Law’s Arbitrary Endpoints
For many purposes, a season is an arbitrary endpoint to measure a baseball player’s success. To extract utility from performance data over time, you need to pick endpoints that make sense in light of what you are measuring. Thus, if we want to know how much to discount a batter’s achievements by luck, it might not make sense to look seasonally – – because there’s no good reason to expect that luck is packaged in April-to-October chunks. Nonetheless, sabermetricians commonly do talk about BABIP seasonally — thus, Aaron Rowand had an “unusually lucky 2007,” and has since regressed himself off of a major league payroll. Jayson Werth, similarly, is feeling the bite of lady luck this “season.” (For pitchers, the analysis makes more sense, since the point of BABIP is that pitchers can’t control outcomes once the ball hits a bat. Thus, the Phillies fifth starter is supposedly not nearly as good as his haircut suggests he ought to be.)
This bias toward artificial endpoints affects legal studies, though less obviously. There aren’t legal seasons. (It’s always a time to weep, to bill, to work, to reap.) But we still organize our analyses around units which might not exactly track the underlying item of interest. We want to study disputes, but we look at the records of filing and verdicts (which are a smaller unit in time than the object of study). We wish to examine ideological voting patterns on the Court, but we organize our study by Term. We want clear signals of young lawyer quality, but we look at grades in law school, for (mostly) the first three semesters). We want to know how law schools’ influence hiring practices, but we look at deadline-generated 9-month hiring reports. Different slices at these numbers may produce quite different results — heck, one of the reasons that USNews obtains variable rankings is that they keep on moving the endpoints of the analysis in ways that are perfectly unclear.
There’s no complete solution to the endpoint problem – at least, not one that’s easily compatible with the project of data-driven legal analysis. It’s important, therefore, to be especially careful when reading studies that take advantage of convenient legal periods. A prime example is the Supreme Court’s “Term.” I have no good reason to expect that the Justices’ behavior changes meaningfully from one Term to another — absent an intervening change in personnel. So, Term analysis is convenient, but I bet it misleads. Comparing the performance of a Circuit from one Term to another is similarly odd — whatever the value of the “reversal rate” inquiry, it surely doesn’t turn on Terms!

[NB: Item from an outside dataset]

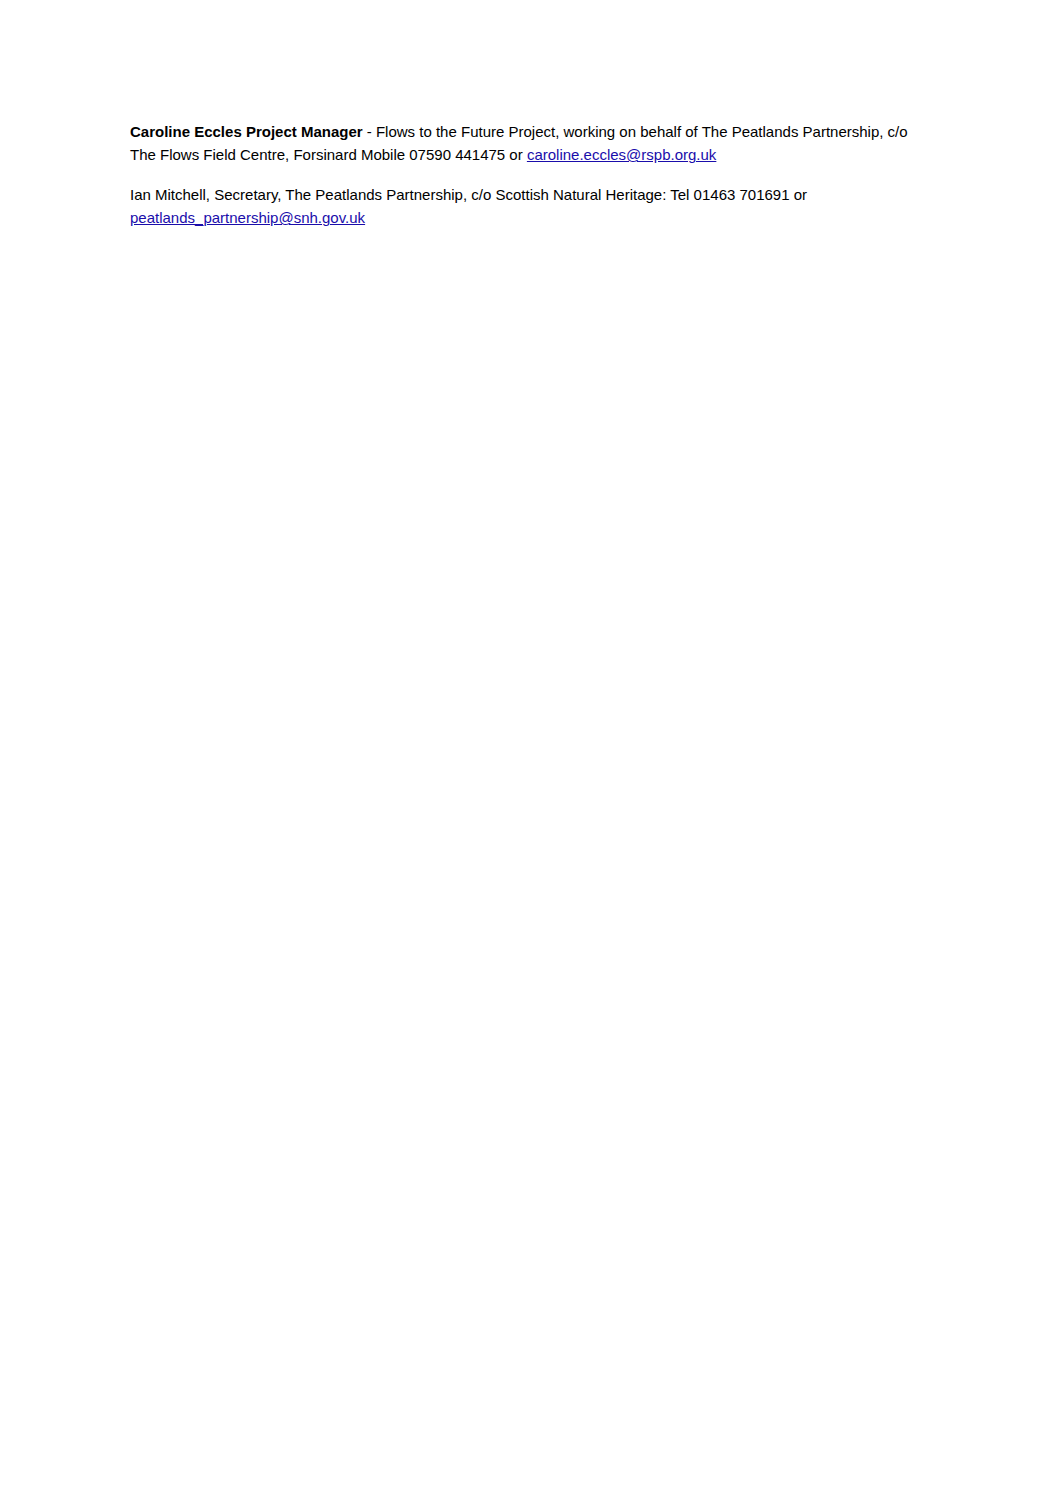Caroline Eccles Project Manager - Flows to the Future Project, working on behalf of The Peatlands Partnership, c/o The Flows Field Centre, Forsinard Mobile 07590 441475 or caroline.eccles@rspb.org.uk
Ian Mitchell, Secretary, The Peatlands Partnership, c/o Scottish Natural Heritage: Tel 01463 701691 or peatlands_partnership@snh.gov.uk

This set of cautions might be extended to a more general one, directed at folks who are interested in doing empirical work but haven’t yet begun to collect data. If your outcome of interest is measured monthly, seasonally or yearly, consider whether that unit of measurement reflects something true about the data, or is merely a convenience. If it’s the latter, proceed with caution. Obviously, this isn’t at all a novel caution, but the persistence of the error suggests it can’t be made often enough.